◆ Source document

● ● ●

A Valparaiso resident was arrested Saturday on a charge of theft after
Chesterton Police said that he used counterfeit $20 bills to purchase food
at several restaurants on Indian Boundary Road.
Jason Clark,
31—who gave police an address of 304 Michigan St. in Valparaiso but was
booked into the Porter County Jail with a Schererville address—was charged
with three counts of theft, a Class D felony punishable by a term of six
months to three years.
In fact, police
said, an investigation began on Friday at 9:32 a.m. after a man in a dark
green Cadillac purchased hash browns and coffee for $2.14 in the
drive-through at McDonald’s and paid with a $20 bill and 14 cents. A clerk,
suspicious of the bill because it didn’t “feel right,” applied a UV light
test to the $20 and determined it to be phony, police said. When informed of
that fact and asked whether he could pay for his food another way, the man
fled the scene, police said.
Cpl. Dave
Virijevich then took the precaution of visiting neighboring businesses and
urging them to be on the lookout for a man in a dark green Caddie who may be
attempting to pass counterfeit $20 bills. Virijevich’s warning appears to
have paid off the next day, Saturday, police said, when at 5:15 p.m. a clerk
at the White Castle took a $20 from a man in a green Caddie in exchange for
three cheeseburgers and alerted by the memo notified the manager of the
phony bill. The manager in turn contacted the CPD and advised that a man
suspected of passing a counterfeit bill had just left the business.

● ● ●

◆ Entries provided
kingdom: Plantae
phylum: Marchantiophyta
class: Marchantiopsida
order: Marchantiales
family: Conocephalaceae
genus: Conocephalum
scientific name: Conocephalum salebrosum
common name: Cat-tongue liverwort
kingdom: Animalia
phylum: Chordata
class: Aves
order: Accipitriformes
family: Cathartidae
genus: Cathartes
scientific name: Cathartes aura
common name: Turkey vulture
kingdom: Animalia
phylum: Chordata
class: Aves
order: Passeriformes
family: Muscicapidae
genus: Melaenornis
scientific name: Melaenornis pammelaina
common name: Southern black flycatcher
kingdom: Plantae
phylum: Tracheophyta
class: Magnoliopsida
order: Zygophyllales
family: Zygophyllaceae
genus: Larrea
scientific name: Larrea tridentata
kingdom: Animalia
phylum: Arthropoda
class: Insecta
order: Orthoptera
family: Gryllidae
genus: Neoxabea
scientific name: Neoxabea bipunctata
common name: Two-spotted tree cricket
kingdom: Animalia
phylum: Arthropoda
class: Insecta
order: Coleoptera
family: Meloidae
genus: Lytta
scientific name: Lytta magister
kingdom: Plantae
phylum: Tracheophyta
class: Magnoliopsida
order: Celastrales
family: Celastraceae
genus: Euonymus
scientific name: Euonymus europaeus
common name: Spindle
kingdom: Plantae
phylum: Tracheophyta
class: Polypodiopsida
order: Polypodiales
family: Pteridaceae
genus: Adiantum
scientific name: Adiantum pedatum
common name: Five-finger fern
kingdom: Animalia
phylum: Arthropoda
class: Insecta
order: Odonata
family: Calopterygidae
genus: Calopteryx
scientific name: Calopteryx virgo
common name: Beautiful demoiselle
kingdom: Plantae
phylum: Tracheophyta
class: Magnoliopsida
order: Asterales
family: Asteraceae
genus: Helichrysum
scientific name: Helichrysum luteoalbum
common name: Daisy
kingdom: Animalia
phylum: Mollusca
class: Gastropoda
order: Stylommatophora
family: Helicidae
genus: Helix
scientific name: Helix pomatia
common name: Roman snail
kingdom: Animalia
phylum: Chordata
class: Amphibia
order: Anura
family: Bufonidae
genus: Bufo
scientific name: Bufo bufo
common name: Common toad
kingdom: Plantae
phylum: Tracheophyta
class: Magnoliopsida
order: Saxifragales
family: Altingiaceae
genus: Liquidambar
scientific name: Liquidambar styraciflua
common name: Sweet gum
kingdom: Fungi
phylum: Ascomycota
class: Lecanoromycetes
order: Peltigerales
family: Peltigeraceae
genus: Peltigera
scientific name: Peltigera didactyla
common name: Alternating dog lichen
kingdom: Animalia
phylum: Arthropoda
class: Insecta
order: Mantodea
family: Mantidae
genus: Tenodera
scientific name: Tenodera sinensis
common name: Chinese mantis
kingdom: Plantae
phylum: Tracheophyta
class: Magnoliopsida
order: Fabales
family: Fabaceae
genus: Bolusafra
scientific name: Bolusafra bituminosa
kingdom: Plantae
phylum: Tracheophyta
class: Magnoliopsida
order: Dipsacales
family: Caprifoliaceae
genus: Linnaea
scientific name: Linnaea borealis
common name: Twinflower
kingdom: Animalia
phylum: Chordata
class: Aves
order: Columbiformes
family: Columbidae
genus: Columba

● ● ●

◆ Requirements
1. In the counterfeit-bill report, what did the man in the green Cadillac buy at the White Castle?
2. Please write the next part of the counterfeit-bill report, picking up after its last sentence.
The data has no connection to the counterfeit-bill report.

◆ Per-task outputs
1. Three cheeseburgers.

2.
A Porter Police
officer subsequently located the suspect vehicle, driven by Clark, and
stopped it in the area of Ind. 49 and 1050N, police said. When asked where
he was coming from, police said, Clark stated that he had just purchased two
Whoppers at the Burger King and was going home to Valparaiso. Recovered from
Clark’s vehicle was a Burger King bag with two Whoppers, police said, while
a description of the suspect provided by the White Castle employee “matched”
Clark himself.
Meanwhile, the
drive-through clerk at the Burger King advised that since 5:10 p.m., when he
pulled his register, he had had only three transactions and clearly recalled
taking a $20 bill and 28 cents from a man for two Whoppers. A counterfeit
$20 was found in his cash drawer, police said.
Clark was later
found to have $31 in his possession, police said, which equals the amount in
change he would have received from White Castle and Burger King using two
$20 bills to purchase three cheeseburgers from the first and two Whoppers
from the second.
Police said that
the counterfeit bills had no security thread and no watermark.
Clark was
transported to Porter County Jail.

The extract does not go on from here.